Each of those sequential steps is meant to improve the pretrained model on some of the three axes we defined above:

The clue is that we first use the datasets that we open sourced to adapt the model before using the 500 given summaries.
We expect that those machine-translated datasets will not teach the model Dutch perfectly, but the task (summarization) and the domain (news) are perfect. After the first finetuning step, we then perform a second finetuning step with the 500 summaries.
As a baseline, we compare the double finetuned model with an mBART model that’s only finetuned on the 500 news articles.
The subtle art of evaluating summarizations
At the bottom of the blog post, you will find five (non-cherrypicked) example summaries.

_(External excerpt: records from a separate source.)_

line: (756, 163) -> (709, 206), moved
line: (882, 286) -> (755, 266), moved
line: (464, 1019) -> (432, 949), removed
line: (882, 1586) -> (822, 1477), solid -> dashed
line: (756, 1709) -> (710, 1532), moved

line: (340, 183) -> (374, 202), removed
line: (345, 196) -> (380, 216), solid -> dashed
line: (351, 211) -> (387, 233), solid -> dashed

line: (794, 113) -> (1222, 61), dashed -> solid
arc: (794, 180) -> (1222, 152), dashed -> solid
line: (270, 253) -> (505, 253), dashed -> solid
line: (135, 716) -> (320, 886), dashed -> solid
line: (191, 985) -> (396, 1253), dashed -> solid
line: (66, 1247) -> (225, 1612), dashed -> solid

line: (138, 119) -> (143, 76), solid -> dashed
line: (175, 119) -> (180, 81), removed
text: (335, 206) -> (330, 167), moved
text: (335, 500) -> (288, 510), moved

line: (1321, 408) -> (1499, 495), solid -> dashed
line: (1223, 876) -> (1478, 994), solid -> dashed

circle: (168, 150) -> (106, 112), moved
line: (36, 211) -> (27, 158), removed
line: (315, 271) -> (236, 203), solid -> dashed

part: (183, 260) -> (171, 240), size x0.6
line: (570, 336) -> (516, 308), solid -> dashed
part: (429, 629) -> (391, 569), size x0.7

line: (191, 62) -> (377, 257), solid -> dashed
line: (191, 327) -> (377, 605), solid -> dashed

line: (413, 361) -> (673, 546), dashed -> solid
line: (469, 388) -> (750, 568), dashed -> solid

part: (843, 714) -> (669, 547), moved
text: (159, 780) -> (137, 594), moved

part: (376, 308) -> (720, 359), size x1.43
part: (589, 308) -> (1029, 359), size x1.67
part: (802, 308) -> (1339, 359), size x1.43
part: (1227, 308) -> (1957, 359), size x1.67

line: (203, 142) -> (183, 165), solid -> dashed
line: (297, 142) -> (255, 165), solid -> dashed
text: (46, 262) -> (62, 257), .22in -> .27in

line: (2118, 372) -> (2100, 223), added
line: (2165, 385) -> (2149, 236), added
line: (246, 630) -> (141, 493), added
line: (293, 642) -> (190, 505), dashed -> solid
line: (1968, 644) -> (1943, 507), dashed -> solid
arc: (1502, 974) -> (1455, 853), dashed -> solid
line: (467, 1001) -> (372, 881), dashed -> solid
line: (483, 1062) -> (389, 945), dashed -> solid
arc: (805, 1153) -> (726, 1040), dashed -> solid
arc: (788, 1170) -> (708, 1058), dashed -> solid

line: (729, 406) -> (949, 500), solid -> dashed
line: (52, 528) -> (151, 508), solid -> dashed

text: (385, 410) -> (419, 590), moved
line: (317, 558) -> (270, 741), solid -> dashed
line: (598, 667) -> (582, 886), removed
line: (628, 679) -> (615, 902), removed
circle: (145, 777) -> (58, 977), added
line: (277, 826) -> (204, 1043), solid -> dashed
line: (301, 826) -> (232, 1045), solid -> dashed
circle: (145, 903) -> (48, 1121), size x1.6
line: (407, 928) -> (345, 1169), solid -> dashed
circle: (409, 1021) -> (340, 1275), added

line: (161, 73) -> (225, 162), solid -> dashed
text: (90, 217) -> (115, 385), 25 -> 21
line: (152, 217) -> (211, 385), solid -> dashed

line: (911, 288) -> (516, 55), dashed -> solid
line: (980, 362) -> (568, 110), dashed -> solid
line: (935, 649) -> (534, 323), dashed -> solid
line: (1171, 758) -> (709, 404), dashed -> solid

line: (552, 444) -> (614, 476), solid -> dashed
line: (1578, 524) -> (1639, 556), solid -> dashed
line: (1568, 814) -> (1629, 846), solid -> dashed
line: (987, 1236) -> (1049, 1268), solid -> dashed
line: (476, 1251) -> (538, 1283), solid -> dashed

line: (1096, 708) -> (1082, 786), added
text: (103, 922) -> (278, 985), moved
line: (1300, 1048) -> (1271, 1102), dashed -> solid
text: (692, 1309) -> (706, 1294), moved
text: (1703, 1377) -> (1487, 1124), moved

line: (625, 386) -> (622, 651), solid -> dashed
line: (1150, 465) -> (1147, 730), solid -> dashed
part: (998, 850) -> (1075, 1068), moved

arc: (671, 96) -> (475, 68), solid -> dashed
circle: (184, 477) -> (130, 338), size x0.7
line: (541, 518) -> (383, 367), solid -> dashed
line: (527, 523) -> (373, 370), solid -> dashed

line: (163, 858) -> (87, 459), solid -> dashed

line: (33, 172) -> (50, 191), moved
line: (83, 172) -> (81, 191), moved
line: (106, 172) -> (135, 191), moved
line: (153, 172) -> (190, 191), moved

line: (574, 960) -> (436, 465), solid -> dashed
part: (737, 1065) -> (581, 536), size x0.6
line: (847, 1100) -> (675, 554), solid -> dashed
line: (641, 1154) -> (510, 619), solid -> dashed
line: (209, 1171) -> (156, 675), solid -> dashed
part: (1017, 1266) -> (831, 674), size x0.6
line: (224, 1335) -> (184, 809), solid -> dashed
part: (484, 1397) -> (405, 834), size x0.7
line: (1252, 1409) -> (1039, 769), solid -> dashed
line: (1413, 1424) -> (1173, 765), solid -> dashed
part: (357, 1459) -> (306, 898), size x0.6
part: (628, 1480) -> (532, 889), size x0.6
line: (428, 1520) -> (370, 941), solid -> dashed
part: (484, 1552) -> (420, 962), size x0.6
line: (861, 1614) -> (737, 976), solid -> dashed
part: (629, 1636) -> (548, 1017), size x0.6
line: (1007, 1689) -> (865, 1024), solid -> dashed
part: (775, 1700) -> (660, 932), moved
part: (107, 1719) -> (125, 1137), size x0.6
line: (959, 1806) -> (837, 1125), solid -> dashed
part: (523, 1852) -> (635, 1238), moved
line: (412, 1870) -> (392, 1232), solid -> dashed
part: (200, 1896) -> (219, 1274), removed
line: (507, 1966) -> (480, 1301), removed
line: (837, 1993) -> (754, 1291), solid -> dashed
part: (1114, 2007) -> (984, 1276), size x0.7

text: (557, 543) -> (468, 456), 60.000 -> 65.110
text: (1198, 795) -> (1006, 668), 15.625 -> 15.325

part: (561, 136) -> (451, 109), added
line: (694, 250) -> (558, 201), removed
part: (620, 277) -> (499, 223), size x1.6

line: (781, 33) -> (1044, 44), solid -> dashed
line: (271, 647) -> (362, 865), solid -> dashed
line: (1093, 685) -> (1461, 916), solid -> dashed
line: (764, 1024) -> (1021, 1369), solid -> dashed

It’s very hard to properly evaluate the quality of summarizations. Common proxy metrics like the ROUGE scores are just that: proxy metrics. The underlying issue is that the one true summary doesn’t exist. So, in theory, you need a better summarization model than the ones you’re evaluating to properly evaluate summaries.
Since this is just a blog post and no one will slap anyone based on these results, we’ll just use our own unbiased opinion. Have a look for yourself, but it seems as if the double pretrained model is the better one. Curious to know what you think!
Conclusions
- We open sourced two machine-translated Dutch news summarization datasets
- We tried out the datasets and it turns out it is useful as an extra finetuning step during transfer learning!
- As a bonus, we also open sourced the final finetuned Dutch news summarization model here. Enjoy!